Saleh Lasata mengatakan, dalam kurun waktu 2009 sampai 2012 pertumbuhan ekonomi Sulawesi Tenggara mengalami peningkatan cukup pesat dari 7,50 persen menjadi 10,56 persen.

Pengerak utamanya pada saat itu adalah sektor pertambangan, dan galian yang tumbuh mencapai 6,05 persen di tahun 2009. Sementara pada tahun 2012 mencapai 43,03 persen.

-Advertisement-

“Tahun 2009 sampai 2012 sektor pertambangan ini yang mendobrak meningkatnya pertumbuhan ekonomi Sultra pada saat itu,” katanya.

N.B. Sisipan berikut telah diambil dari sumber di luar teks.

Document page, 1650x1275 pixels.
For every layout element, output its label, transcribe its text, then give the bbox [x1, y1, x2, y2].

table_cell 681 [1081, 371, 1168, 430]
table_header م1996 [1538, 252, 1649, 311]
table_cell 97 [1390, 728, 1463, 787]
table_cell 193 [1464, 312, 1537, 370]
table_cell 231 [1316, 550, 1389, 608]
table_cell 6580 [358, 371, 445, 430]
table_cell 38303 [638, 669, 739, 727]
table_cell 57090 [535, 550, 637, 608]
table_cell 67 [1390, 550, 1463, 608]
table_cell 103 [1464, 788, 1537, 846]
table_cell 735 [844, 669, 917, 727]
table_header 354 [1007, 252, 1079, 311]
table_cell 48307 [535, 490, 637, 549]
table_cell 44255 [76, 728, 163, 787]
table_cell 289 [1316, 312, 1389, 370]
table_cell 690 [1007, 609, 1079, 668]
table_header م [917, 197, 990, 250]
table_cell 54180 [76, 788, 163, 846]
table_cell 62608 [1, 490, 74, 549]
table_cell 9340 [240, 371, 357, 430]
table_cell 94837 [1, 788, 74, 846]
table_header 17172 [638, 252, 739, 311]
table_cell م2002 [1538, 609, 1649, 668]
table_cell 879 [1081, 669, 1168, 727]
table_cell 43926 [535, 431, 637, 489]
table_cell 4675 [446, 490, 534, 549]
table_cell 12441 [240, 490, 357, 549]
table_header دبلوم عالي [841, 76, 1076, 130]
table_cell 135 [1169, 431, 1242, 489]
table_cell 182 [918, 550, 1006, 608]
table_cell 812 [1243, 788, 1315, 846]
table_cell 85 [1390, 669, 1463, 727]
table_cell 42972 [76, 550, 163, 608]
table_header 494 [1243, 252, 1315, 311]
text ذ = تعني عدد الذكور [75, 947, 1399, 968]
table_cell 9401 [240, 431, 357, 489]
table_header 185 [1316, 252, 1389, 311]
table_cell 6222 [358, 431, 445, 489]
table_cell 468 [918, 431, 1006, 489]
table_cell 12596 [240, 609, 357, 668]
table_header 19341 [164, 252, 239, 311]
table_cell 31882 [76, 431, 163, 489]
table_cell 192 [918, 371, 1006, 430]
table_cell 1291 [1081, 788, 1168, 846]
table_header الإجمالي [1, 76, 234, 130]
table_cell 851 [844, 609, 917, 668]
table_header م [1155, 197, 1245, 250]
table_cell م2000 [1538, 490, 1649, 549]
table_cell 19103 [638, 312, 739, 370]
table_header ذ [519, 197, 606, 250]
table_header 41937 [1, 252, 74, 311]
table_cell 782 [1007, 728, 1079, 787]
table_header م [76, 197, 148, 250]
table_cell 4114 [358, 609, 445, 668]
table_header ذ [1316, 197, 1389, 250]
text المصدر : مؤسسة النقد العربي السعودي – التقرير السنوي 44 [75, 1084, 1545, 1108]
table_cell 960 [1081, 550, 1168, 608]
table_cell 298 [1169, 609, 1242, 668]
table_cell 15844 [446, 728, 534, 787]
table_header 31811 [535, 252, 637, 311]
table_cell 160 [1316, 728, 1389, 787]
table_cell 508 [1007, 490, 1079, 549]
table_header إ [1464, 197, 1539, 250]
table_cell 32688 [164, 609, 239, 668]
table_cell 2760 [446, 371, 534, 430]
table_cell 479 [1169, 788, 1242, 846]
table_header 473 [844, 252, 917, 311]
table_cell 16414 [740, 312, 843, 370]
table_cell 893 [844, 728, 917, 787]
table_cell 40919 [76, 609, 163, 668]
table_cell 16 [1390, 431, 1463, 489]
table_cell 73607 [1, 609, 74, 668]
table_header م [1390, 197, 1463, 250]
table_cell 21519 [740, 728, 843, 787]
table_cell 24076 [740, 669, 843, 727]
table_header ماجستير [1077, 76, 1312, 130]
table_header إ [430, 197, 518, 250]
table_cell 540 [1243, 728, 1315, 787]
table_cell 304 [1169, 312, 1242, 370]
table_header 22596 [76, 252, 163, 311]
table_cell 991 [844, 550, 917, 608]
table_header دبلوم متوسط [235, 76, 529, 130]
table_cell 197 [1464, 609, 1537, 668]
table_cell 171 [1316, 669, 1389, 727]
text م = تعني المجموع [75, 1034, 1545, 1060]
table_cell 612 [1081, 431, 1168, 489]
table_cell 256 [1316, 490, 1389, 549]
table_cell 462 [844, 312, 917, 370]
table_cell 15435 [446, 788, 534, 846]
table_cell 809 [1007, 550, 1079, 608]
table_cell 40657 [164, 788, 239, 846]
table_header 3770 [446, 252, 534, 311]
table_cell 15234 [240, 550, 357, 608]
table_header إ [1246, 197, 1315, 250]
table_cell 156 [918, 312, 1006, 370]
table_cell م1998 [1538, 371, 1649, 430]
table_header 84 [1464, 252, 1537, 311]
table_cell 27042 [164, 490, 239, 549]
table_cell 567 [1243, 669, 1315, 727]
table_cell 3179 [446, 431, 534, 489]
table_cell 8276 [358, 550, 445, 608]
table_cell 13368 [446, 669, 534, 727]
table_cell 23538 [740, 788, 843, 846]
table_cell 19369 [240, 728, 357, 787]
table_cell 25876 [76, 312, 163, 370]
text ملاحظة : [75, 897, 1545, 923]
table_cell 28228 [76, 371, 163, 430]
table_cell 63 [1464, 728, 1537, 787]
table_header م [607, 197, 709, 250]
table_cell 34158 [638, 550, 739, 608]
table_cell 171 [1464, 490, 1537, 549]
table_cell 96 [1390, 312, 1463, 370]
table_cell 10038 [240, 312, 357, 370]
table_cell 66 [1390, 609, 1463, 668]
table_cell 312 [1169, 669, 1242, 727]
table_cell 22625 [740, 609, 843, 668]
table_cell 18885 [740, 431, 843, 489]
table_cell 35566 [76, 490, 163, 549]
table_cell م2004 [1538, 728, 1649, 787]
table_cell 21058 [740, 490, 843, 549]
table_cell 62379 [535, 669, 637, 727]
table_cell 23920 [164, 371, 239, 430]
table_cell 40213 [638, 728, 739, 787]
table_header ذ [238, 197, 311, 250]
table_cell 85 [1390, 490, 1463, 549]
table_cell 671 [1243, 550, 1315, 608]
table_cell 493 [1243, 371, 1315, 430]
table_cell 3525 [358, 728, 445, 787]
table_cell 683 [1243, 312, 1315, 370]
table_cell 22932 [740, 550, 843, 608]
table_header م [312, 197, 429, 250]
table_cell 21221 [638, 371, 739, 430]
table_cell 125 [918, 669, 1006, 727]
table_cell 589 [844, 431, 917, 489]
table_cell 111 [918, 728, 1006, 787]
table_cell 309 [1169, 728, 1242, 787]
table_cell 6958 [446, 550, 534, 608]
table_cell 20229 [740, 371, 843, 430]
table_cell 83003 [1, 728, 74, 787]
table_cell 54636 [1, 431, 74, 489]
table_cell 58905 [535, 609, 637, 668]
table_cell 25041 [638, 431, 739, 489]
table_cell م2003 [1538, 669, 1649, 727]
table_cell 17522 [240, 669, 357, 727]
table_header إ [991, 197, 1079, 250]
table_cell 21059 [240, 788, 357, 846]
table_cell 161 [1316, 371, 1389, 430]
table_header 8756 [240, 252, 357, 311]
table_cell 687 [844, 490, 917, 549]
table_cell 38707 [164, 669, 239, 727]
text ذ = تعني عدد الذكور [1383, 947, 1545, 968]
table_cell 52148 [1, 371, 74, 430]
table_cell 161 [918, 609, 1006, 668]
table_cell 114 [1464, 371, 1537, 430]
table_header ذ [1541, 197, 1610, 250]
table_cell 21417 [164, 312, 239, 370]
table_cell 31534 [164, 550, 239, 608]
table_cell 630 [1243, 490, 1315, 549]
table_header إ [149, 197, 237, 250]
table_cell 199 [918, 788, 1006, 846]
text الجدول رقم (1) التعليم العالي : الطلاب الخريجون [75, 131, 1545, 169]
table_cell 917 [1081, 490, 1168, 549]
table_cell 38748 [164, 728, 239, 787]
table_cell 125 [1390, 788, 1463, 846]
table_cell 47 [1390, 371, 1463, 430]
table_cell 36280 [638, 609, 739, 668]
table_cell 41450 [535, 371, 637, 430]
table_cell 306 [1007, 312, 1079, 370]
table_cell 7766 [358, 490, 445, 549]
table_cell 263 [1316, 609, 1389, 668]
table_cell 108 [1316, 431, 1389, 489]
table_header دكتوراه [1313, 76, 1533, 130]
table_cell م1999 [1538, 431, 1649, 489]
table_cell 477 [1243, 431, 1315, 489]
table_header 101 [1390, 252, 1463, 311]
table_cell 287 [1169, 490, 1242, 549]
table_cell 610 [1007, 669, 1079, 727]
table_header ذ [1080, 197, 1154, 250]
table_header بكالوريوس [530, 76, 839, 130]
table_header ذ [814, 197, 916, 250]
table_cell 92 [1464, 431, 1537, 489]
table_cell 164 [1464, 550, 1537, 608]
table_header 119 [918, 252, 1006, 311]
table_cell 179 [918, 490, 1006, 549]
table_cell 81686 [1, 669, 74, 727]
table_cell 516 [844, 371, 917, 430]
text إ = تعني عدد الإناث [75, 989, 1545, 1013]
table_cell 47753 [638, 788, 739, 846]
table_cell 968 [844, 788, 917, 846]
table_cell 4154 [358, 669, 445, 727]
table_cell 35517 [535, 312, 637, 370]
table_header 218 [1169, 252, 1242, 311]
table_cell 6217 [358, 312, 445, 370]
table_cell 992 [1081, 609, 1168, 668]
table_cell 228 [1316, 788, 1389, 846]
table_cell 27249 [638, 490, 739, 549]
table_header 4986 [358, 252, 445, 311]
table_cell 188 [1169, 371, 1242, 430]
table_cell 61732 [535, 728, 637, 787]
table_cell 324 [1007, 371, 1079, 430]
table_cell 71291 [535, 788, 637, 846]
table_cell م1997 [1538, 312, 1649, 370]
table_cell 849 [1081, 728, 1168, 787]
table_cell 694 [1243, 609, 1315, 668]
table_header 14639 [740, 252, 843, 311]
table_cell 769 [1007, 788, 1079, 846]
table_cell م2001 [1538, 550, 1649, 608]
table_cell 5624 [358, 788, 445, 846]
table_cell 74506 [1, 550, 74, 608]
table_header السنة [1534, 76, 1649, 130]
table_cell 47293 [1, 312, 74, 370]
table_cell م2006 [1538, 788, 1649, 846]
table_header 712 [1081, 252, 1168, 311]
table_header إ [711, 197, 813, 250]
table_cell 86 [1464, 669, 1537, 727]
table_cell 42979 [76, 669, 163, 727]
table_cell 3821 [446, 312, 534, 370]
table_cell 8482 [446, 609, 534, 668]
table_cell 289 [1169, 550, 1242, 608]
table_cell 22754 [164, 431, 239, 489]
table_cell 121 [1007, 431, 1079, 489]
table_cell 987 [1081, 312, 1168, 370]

Namun sektor tersebut sangat rentan pada faktor eksternal seperti kondisi perekonomian dunia. Disaat bersamaan irilisasi industri pertambangan yang diamanahkan dalam Undang-Undang Minerba No. 4 Tahun 2009.

Undang-undang itu sebenarnya belum siap diimplementasikan oleh usaha pertambangan saat diberlakukan pada tahun 2014 lalu.

“Akibatnya ekonomi Sultra mengalami penurunan menjadi 6,02 persen di tahun 2014 dan mulai tumbuh kembang kembali menjadi 7,46 persen pada tahun 2015, dan saat ini memiliki peningkatan mencapai 8,4 persen,” paparnya.

Dari berbagai dinamika ekonomi tersebut, di sektor pertanian dalam arti luas masih menjadi penyumbang terbesar di Sultra.

“Pada sektor pertanian total PDRB hampir mencapai 25 persen dari total PDRB Sultra,” terangnya.

Adapun kontribusi disektor perikanan mencapai 10,3 persen. Dengan kata lain sektor perikanan masih menjadi pengerak utama perekonomian di Sultra.

Walaupun tingkat pertumbuhan relatif lebih kecil, sektor pertanian khususnya sektor perikanan menjadi penyangga ekonomi lebih stabil.

“Saya kira kondisi ini, bisa kita rasakan pada saat kondisi moneter mulai tahun 1998-1999 dimana di Jawa waktu itu mengalami perubahan drastis. Kita di Sultra justru memperoleh berkah. Dimana sektor pertnian ini, terutama sektor perikanan dan perkebunan justru pada petani kita mengais dolar lumayan pada saat itu,” katanya.

“Alhamdulilah kita di Sultra, pergi saja dibelakang rumah masih ada ubi kayu, pohon kelapa dan berbagai macam tanaman yang bisa kita manfaatkan,” tambahnya.